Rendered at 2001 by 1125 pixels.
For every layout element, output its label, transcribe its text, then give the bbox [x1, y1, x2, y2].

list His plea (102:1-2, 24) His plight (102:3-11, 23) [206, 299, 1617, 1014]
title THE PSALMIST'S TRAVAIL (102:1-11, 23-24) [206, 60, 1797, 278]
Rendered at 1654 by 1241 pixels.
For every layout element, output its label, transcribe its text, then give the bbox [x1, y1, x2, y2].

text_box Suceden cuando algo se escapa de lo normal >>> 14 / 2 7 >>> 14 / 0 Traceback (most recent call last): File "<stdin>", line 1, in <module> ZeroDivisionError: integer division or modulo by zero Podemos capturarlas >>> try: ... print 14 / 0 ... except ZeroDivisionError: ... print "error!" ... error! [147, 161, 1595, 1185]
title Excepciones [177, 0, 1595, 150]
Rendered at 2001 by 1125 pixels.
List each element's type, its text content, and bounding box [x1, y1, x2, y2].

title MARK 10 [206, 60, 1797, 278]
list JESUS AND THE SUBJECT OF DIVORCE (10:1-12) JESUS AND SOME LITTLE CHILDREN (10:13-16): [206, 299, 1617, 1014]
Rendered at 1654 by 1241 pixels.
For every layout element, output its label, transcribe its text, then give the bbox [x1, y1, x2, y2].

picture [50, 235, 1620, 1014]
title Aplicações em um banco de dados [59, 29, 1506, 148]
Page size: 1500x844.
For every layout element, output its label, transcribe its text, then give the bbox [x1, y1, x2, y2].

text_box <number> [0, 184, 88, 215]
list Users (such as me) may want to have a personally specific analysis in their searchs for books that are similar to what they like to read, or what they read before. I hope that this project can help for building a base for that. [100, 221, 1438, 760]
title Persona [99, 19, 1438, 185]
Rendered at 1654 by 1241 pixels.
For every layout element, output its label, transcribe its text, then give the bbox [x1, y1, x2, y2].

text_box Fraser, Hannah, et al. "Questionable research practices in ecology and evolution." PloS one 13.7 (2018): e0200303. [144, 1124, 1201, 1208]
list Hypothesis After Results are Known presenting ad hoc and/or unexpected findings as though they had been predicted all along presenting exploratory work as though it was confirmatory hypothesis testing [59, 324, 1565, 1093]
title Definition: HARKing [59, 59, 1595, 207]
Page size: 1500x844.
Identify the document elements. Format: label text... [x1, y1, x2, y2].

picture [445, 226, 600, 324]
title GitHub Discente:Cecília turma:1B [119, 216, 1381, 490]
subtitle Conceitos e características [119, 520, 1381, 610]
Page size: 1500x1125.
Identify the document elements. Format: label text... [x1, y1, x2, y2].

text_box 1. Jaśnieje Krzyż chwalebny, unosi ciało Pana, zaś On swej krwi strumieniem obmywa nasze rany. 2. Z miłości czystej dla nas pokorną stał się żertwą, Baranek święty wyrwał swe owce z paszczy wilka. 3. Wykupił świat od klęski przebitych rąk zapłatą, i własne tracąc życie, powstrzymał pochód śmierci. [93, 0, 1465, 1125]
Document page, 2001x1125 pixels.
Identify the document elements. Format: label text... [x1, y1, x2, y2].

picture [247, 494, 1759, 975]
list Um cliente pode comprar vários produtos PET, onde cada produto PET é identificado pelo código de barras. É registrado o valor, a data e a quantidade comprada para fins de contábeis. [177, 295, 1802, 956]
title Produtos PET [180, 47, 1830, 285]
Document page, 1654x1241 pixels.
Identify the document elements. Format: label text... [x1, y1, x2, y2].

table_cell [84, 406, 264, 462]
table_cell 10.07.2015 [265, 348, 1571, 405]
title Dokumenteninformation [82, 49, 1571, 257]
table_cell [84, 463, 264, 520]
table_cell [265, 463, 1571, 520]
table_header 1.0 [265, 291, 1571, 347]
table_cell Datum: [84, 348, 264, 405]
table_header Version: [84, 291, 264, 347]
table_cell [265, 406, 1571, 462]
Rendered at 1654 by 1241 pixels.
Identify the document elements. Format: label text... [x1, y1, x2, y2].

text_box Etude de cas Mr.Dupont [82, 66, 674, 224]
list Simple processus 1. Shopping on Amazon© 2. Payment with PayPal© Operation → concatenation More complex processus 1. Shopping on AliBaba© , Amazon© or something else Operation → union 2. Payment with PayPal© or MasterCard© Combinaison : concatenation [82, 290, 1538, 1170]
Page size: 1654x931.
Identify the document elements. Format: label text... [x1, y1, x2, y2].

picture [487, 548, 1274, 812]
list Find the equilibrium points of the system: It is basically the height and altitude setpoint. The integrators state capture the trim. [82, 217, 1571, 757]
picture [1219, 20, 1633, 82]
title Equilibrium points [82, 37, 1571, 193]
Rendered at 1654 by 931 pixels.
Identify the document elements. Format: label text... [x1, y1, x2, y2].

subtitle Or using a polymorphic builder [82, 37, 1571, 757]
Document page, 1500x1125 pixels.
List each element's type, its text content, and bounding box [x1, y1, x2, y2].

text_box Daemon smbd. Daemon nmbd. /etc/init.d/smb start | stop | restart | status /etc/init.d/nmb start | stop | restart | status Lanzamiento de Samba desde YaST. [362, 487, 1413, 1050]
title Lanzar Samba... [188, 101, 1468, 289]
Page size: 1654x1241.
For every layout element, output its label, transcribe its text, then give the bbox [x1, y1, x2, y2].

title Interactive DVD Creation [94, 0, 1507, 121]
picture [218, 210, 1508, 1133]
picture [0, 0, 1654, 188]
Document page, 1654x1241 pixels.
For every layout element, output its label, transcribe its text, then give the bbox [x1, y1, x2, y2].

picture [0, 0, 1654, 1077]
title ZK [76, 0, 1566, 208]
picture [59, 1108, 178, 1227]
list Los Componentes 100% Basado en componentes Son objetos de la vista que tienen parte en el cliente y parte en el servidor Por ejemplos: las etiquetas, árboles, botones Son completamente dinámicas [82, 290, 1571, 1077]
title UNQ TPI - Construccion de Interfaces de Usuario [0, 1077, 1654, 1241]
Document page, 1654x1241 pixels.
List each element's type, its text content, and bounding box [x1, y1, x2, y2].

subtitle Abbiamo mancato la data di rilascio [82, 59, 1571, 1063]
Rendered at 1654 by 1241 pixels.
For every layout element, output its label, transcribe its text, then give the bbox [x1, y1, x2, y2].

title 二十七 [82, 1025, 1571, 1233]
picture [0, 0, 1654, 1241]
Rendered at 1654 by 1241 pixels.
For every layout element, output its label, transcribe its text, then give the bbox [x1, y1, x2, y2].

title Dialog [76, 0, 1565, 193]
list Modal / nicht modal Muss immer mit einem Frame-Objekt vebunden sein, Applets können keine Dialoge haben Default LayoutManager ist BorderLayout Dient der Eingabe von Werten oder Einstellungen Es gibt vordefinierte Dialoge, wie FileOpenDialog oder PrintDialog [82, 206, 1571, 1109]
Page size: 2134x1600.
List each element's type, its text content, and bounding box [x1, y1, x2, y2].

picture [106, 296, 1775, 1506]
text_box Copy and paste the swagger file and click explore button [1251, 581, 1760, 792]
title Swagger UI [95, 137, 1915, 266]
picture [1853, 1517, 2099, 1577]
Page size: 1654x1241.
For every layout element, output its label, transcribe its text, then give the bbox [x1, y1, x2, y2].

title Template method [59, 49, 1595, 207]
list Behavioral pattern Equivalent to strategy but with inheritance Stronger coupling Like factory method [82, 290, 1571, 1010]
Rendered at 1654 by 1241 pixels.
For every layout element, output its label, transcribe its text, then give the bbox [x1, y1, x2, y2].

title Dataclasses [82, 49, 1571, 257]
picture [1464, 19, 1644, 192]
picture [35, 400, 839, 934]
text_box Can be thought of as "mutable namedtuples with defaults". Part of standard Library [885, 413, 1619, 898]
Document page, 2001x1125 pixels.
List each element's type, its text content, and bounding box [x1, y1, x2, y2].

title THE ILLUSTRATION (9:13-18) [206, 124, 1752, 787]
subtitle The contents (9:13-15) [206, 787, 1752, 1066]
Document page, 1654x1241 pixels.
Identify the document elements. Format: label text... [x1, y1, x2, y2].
▬▬▬▬▬▬▬▬▬▬
• **Task**: Replace "layout element" with "page element" in the data from the line with "Rendered at 1654 by 931 pixels." to the line with "list Modal /", and give those lines again with nothing else changed.

• **Full response**:
Rendered at 1654 by 931 pixels.
Identify the document elements. Format: label text... [x1, y1, x2, y2].

subtitle Or using a polymorphic builder [82, 37, 1571, 757]
Document page, 1500x1125 pixels.
List each element's type, its text content, and bounding box [x1, y1, x2, y2].

text_box Daemon smbd. Daemon nmbd. /etc/init.d/smb start | stop | restart | status /etc/init.d/nmb start | stop | restart | status Lanzamiento de Samba desde YaST. [362, 487, 1413, 1050]
title Lanzar Samba... [188, 101, 1468, 289]
Page size: 1654x1241.
For every page element, output its label, transcribe its text, then give the bbox [x1, y1, x2, y2].

title Interactive DVD Creation [94, 0, 1507, 121]
picture [218, 210, 1508, 1133]
picture [0, 0, 1654, 188]
Document page, 1654x1241 pixels.
For every page element, output its label, transcribe its text, then give the bbox [x1, y1, x2, y2].

picture [0, 0, 1654, 1077]
title ZK [76, 0, 1566, 208]
picture [59, 1108, 178, 1227]
list Los Componentes 100% Basado en componentes Son objetos de la vista que tienen parte en el cliente y parte en el servidor Por ejemplos: las etiquetas, árboles, botones Son completamente dinámicas [82, 290, 1571, 1077]
title UNQ TPI - Construccion de Interfaces de Usuario [0, 1077, 1654, 1241]
Document page, 1654x1241 pixels.
List each element's type, its text content, and bounding box [x1, y1, x2, y2].

subtitle Abbiamo mancato la data di rilascio [82, 59, 1571, 1063]
Rendered at 1654 by 1241 pixels.
For every page element, output its label, transcribe its text, then give the bbox [x1, y1, x2, y2].

title 二十七 [82, 1025, 1571, 1233]
picture [0, 0, 1654, 1241]
Rendered at 1654 by 1241 pixels.
For every page element, output its label, transcribe its text, then give the bbox [x1, y1, x2, y2].

title Dialog [76, 0, 1565, 193]
list Modal / nicht modal Muss immer mit einem Frame-Objekt vebunden sein, Applets können keine Dialoge haben Default LayoutManager ist BorderLayout Dient der Eingabe von Werten oder Einstellungen Es gibt vordefinierte Dialoge, wie FileOpenDialog oder PrintDialog [82, 206, 1571, 1109]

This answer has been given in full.